The cop put us in his car to go to the hospital, me behind the cage, my mom and Gainey up front. My mom and the cop talked about heart attacks and how the old man could of been driving around dead like that for a while. We were all very lucky.
The emergency room took us first because I was under arrest. My mom had to fill out more forms. The cop left us alone for a minute while we waited for the doctor. I took Gainey from my mom with my good arm and sat there holding him close.
“You’re the one doing this,” my mom said, “not me.”
The cop came back with the doctor, who looked at my arm. He actually bent down and looked at it like his eyes were bad. He had liver spots on his forehead and I could smell his hair cream.
“Tell me if this hurts,” he said, but I grabbed my arm back. He jumped like
I had a knife, and the cop got up.
“Trust me,” I said. “It’s broken.”
“Do you want me to help you or not,” the doctor said.
When he twisted it, I screamed in his ear.
It took a while, laying all the hot strips of gauze across it. It still hurt just as much.
Outside, the cop made sure my mom had money for a cab. He locked me in the back of the car and took Gainey’s seat out and set it on the curb for her. They talked for a minute. My mom was thanking him, touching him on the arm.

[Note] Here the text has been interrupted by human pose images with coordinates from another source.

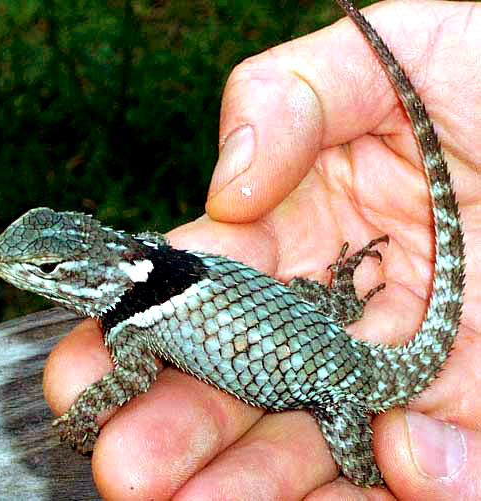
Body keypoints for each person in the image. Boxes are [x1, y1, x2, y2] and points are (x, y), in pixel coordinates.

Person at [43, 1, 481, 498]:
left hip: (339, 390)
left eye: (48, 269)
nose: (35, 276)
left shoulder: (134, 309)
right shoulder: (146, 252)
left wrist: (84, 413)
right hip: (317, 333)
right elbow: (142, 350)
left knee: (365, 476)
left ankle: (343, 323)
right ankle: (339, 304)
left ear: (84, 272)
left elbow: (132, 378)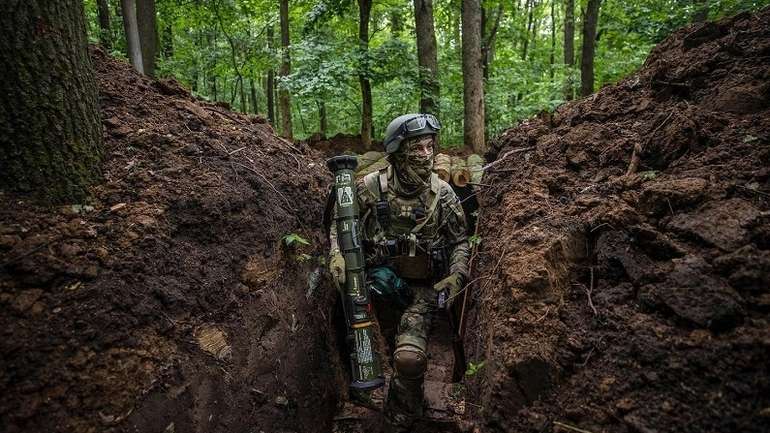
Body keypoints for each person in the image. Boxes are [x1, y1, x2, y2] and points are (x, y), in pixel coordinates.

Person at [327, 113, 470, 432]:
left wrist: (456, 275)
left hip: (422, 291)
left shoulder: (443, 194)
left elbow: (460, 240)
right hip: (378, 288)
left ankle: (398, 419)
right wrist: (336, 255)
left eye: (430, 146)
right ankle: (407, 396)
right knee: (395, 349)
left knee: (409, 359)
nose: (426, 155)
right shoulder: (370, 187)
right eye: (416, 148)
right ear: (397, 151)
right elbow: (340, 220)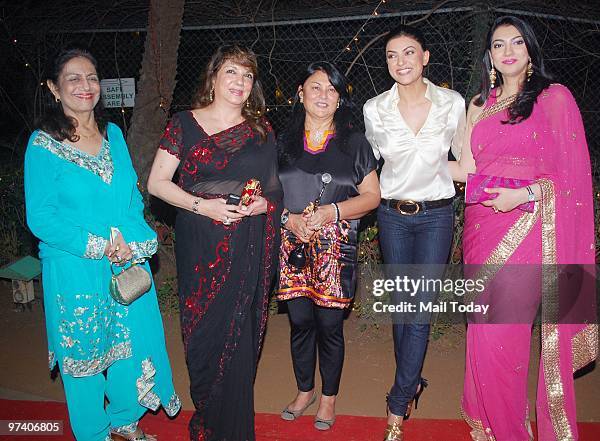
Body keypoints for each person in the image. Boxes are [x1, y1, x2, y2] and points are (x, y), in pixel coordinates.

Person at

He came around the front and got in. The cast was still warm in my lap. I knew she was looking at me, maybe waving, but I wouldn’t look.
“You’re not going to say goodbye?” the cop said.
“Just drive,” I said, and finally he did.
Ms. Tolliver said I’d see some time—not much. Her best guess was six months, and that’s exactly what the judge gave me. I couldn’t believe it. I’d been arrested before, and I’d done a lot of things, but this was over nothing. I was going to jail. I knew I was but I didn’t really believe it. It hit me all at once when the judge read the sentence and the bailiff came and took me by the arm.
My mom and Lamont were there, sitting in different places. While the bailiff was taking me away I looked over my shoulder at them like they could save me. But they couldn’t.
41
I did my six months at Clara Waters. It wasn’t really a jail the way you think of one. It was an old motel off 1-35 they’d turned into a pre-release center. Clara Waters Community Corrections Center, they called it. It used to be the Planet Motel. They’d left all the furniture, the big mirrors in the bathrooms and the paintings screwed to the walls. You could still see the yellow fluorescents under the gutters and the big Saturn out front with all the neon gone. There were no bars on the windows or barbed wire on top of the fences. You could walk out anytime you liked.
The idea was that you wouldn’t take off because you didn’t have that much time left. Some of the gals had been in places like Mabel Bassett or Eddie Warrior for six or seven years and now they were getting out, so they were real careful. But most of us were in for prostitution or petty larceny, being an accessory to something. We were young and knew this was just temporary. There were a lot of mothers.